Oct 21, 2012

POLICY NEWS: Farm Bill Uncertain


        By Mary Fund

The federal farm bill expired September 30 with no fanfare or immediately discernable impacts, and without passage of a new 2012 farm bill. This is unprecedented, but then again, a farm bill has never come up for renewal during a presidential election year. The perceived lack of impact, though, is not accurate.

   True, commodity program changes won’t begin until January 2013, and the food and nutrition program (Supplemental Nutrition Assistance Program or SNAP) continues to assist the nation’s vulnerable population as Congress saw to it that its authority was part of the just-passed Continuing Resolution that keeps government running through March 2013. Crop insurance, the new sacred cow of agricultural policy, is not technically part of the farm bill, as it is authorized under the Federal Crop Insurance Act, so remains unaffected. 

   While current commodity program payments are covered until the end of 2012 with some payments being made in 2013, any bill passed now, whether in the lame duck session or by a new Congress next year, will make big changes in commodity crop programs—based on those proposed by both House and Senate in their respective versions of a farm bill.  Administratively those changes don’t happen quickly or easily, and farmers (and their bankers or credit providers) need time to make decisions. So the longer the limbo, the greater the impact and the greater the confusion.

   Conservation programs present a mixed bag. The Environmental Quality Incentive Program (EQIP) and its sub-programs and special initiatives, should continue normal enrollments due to an earlier extension of their program authority to 2014. The just passed Continuing Resolution, which keeps government running, provides continued funding for EQIP – albeit at a lower level than before, but funding.   But the Conservation Stewardship Program (CSP), while also authorized to 2014, only has funds to pay for existing contracts but not enough to pay for any new ones.  Until Congress takes action, new enrollments to CSP are on hold.

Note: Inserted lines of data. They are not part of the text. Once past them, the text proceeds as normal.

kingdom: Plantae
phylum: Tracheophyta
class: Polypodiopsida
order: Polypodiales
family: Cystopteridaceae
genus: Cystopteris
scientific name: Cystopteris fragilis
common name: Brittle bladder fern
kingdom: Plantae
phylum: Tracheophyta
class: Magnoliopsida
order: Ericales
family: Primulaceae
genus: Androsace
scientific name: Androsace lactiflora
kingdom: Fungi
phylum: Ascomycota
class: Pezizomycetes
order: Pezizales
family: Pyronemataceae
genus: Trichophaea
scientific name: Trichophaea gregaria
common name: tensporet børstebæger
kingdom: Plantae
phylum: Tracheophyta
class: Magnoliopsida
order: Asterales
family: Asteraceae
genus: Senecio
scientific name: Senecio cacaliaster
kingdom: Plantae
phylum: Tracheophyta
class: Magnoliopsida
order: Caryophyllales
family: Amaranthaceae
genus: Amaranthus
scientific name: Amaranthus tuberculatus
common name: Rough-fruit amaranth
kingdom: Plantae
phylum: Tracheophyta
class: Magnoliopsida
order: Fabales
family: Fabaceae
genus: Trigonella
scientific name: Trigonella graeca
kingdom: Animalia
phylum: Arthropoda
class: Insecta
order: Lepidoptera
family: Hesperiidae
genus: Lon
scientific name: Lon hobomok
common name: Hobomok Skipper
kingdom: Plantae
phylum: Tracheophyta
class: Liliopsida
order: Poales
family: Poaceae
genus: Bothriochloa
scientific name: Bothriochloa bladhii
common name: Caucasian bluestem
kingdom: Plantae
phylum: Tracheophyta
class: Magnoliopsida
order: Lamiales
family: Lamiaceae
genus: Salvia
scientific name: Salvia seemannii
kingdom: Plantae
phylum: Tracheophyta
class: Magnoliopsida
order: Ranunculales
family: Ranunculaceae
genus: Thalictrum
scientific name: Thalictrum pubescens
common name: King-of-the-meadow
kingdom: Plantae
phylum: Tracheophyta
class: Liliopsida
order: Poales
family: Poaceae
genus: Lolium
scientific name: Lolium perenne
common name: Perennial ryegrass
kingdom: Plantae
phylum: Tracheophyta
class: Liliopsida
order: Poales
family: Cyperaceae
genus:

   The Grassland Reserve Program (GRP), Wetlands Reserve Program (WRP), and Conservation Reserve Program (CRP) have acres remaining under the acreage cap of the 2008 farm bill. But the legal authority for all of these expired September 30, so according to the National Sustainable Agriculture Coalition (NSAC), there can’t be new enrollments until Congress passes a new farm bill, extends the current farm bill or extends these authorities in a continuing resolution or final appropriations bill. Payments and maintenance of existing contracts is allowed.

    Additional programs important to building a better food and farm future are also impacted by the lack of a new farm bill.  The past two farm bills (2002 and 2008) included programs and funding beyond the traditional food stamps, commodity subsidies, and conservation. Programs impacted, according to NSAC, include: Beginning Farmer and Rancher Development Program, Conservation Reserve Program- Transition Incentive Program, Farmers Market Promotion Program, National Organic Certification Pro-gram, Organic Agriculture Research and Extension Initiative, Rural Energy for America Program, Specialty Crop Research Initiative, and the Value Added Producer Grant Program.

    These programs continue to exist on paper, but after October 1 have no renewed funding; and will remain so until after Congress takes action on a new farm bill, or extends the current bill. Without these programs, beginning farmer training opportunities and minority farmer assistance programs dry up. Microloans and training for very small businesses end. Researchers will not be able to get dedicated funding for organic or fruit and vegetable research. Funds to help move expiring CRP land into the hands of beginning farmers ends. Incentives to create sustainable biofuels based on perennial crops will end.

    In short, programs to create jobs related to food (not commodity crops), renewable energy and improved production and access to healthy food are on hold and may not be restored.

Furthermore, there are programs that like the above- mentioned conservation programs (CRP, GRP, and WRP), have funds but lack the authority to spend them. These include programs like the Specialty Crop Block Grant Program and Senior Farmers Market Nutrition Program.

    While many of the above “non-traditional” programs have been included in both the Senate and House versions of the new Farm Bill, their fate is uncertain. Will there funding be restored? And will they be included in the new bill?

    Indeed, the fate of the farm bill during the lame duck session is uncertain. Will Congress come together and work out a compromise bill by the end of the year?   Or will Congress work out an extension of the current bill with some modifications until spring, summer or fall 2013? This option means the new Congress beginning in January 2013 starts the farm bill process all over again. 

    Add to all this the questions surrounding major issues also before Congress before the end of the year (tax issues and  deficit reduction/fiscal cliff), and the already thick fog of the farm bill’s future gets thicker. But whether there is an extension (short or long) or a full bill, all of the farm programs should be included. This is not a time to abandon newer important programs that aim to establish a next generation of farmers and ranchers, answer critical production questions for specialty crops, organic practices, and biofuels, and ensure access to healthy food for urban and rural citizens alike.